I really appreciate the consideration and conversation here about anonymity and pseudonyms. When the topic was broached on SOS last week, my first reaction was that it didn’t matter and we should deal with the message, not the messenger.
But in my gut I never cared for anonymous sources. I had a friend in college who wrote the school president regarding an issue that had rocked the student body. He wrote anonymously. He was worried about repercussions. I told him he should sign it if he wanted to be taken seriously. Deep down I knew he should stand up and be a man about it.
I knew my dad would never write anonymously. If it was worth saying, it was worth signing. If it was worth saying it was worth suffering for. Even Shakespeare knew a coward dies a thousand deaths while the valiant taste of death but once. Those were the good old days before the internet and my conviction regarding anonymity has waned. This has, I guess, been a tough week for SOS and Sanityville, but a good week - I think - overall.
I agree that there are considerations on what exactly is appropriate to say in an internet era when there is so much apparent anonymity. It’s an era when anonymous accusations are going to be leveled against good men, an era when we know that what we say is going to be taken out of context, on purpose, by people who care not a whit for the truth and just want to take a good man down. My good friend Toby Jennings was run out of GCU because of his statements on Black Lives Matter. His wording could have been better, but in context what he was NOT saying was obvious. But evil has always hated good, that’s what makes it evil. And yet…

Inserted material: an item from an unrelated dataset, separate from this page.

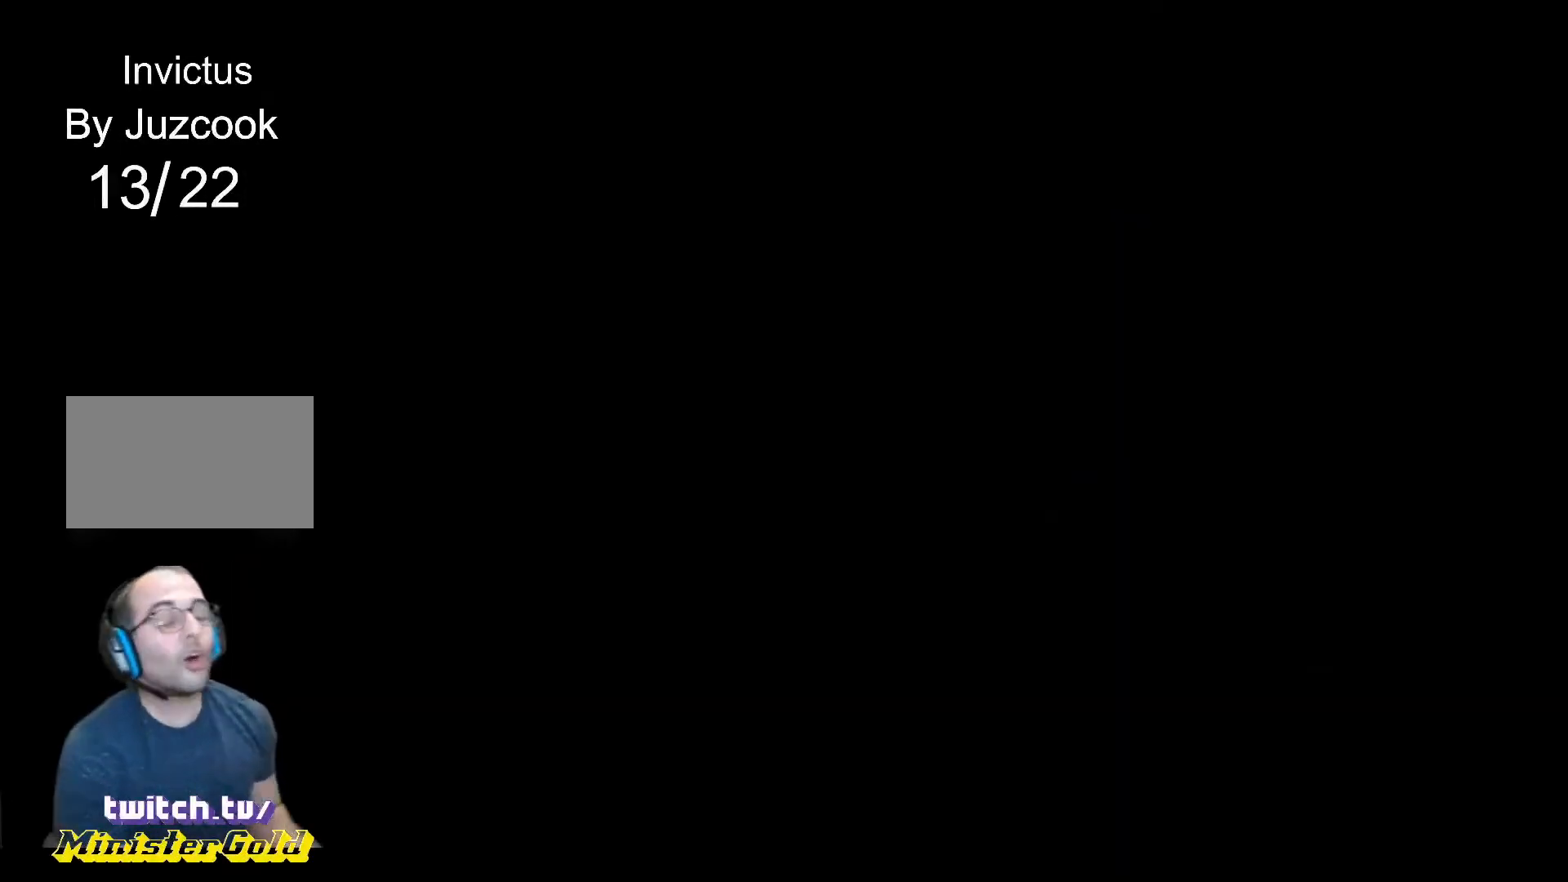
{"buttons": [], "events": []}
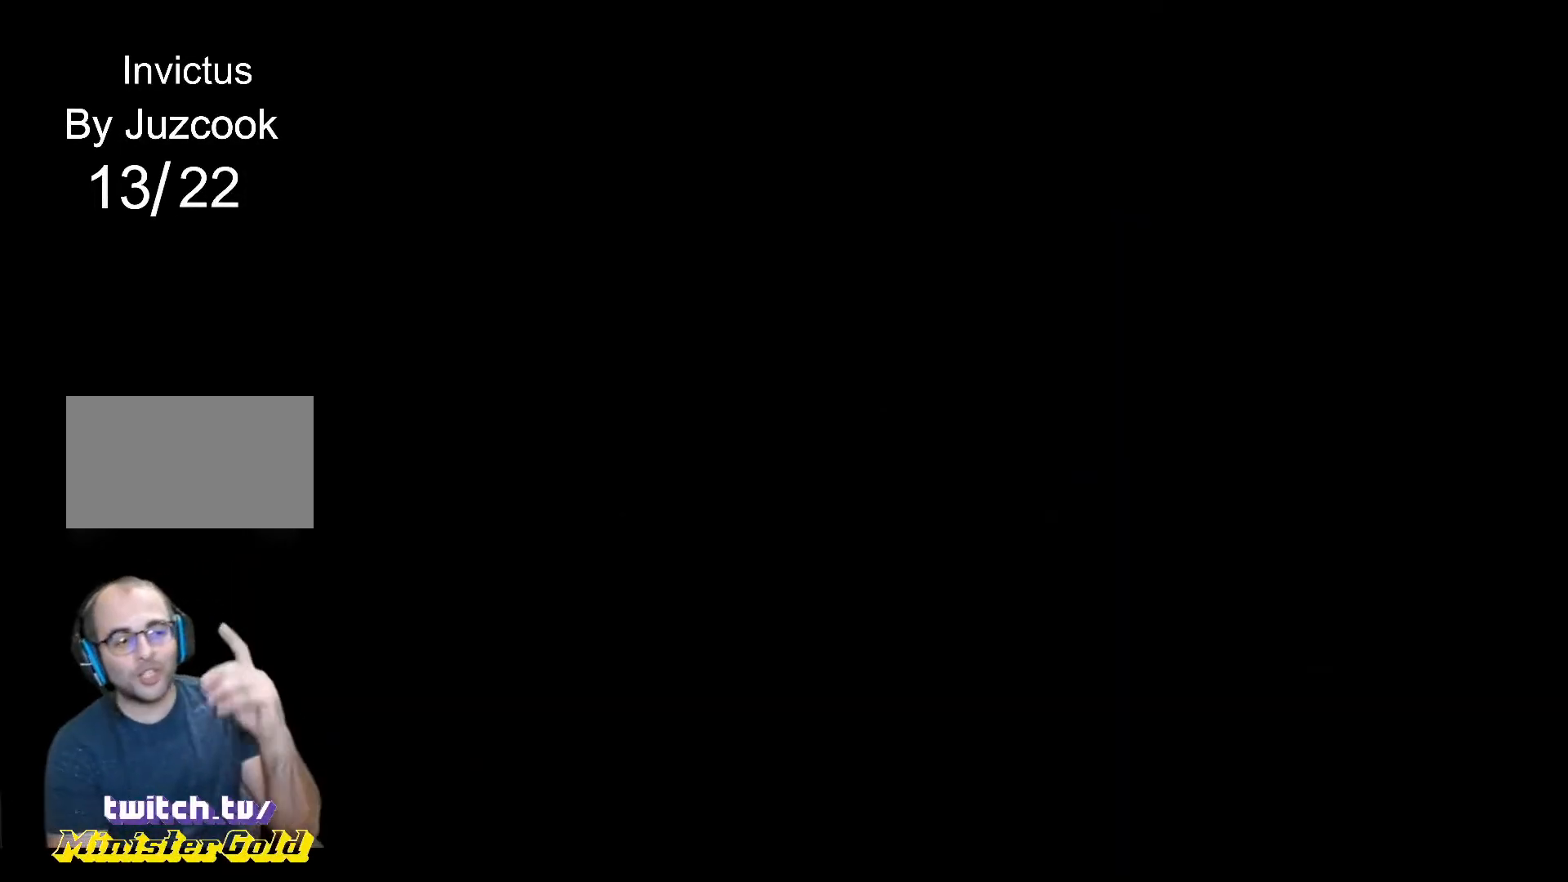
{"buttons": [], "events": []}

And yet, as a song once said , “like the Three-In-One, know you must become what you want to say.” In my gut I care little about the message if I don’t know the source to be a good man (a principle that makes me leery of the song I just quoted). Christ did not maintain anonymity. He did not take shots at the Pharisees and the Saducees by penning anonymous letters to the Jerusalem Post. He stood up like a man with his shoulders back and said what he had to say.

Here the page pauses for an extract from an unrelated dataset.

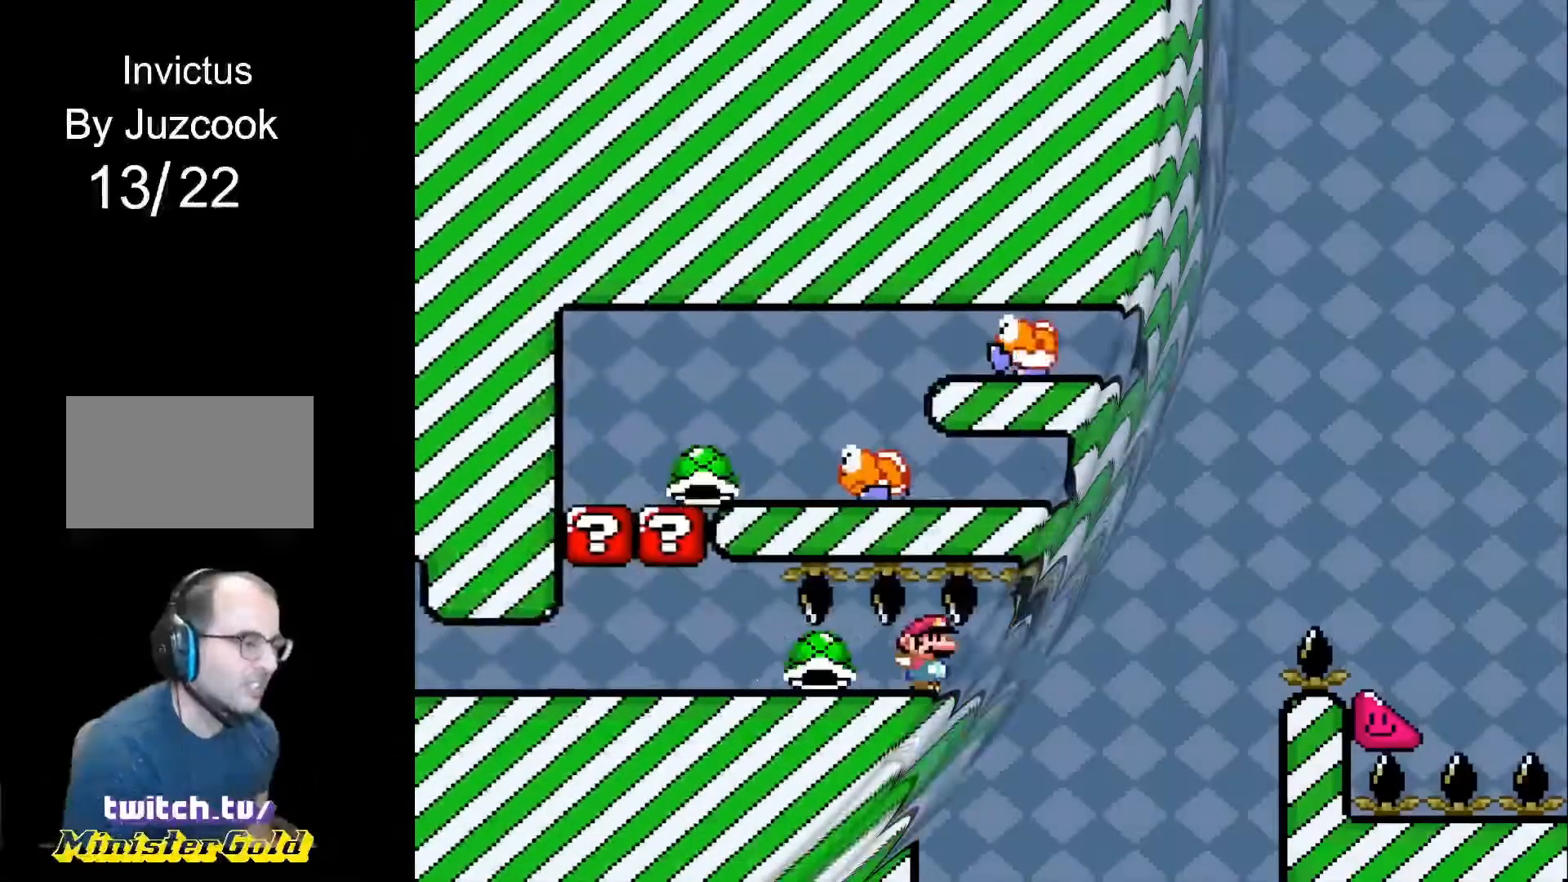
{"buttons": ["CROSS", "R1", "DPAD_RIGHT"], "events": [[400, "CROSS", "down"]]}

For me, I’ve rarely sought anonymity but I’ve often held my words back in cowardly fear of repercussions, meanwhile watching others do the same thing and make a mess as they do so. I’m sure a lot of otherwise good men held their words back in the Jim Crow south. I’m sure it happened in early 30s Germany. I’m sure the list here is long. I wonder how many silent disagree-ers there were when Aaron molded the golden calf.
Anyway, I’ve appreciated the conversation. I’ve benefited from it. I’ve appreciated @jacob.mentzel and the the other men who have spoken the way they have, for exercising a courage that’s rarely seen among men in our society. Thanks guys, for following Christ and becoming your message. Reminds me of that poem, ‘Windows’ (I think) by George Herbert.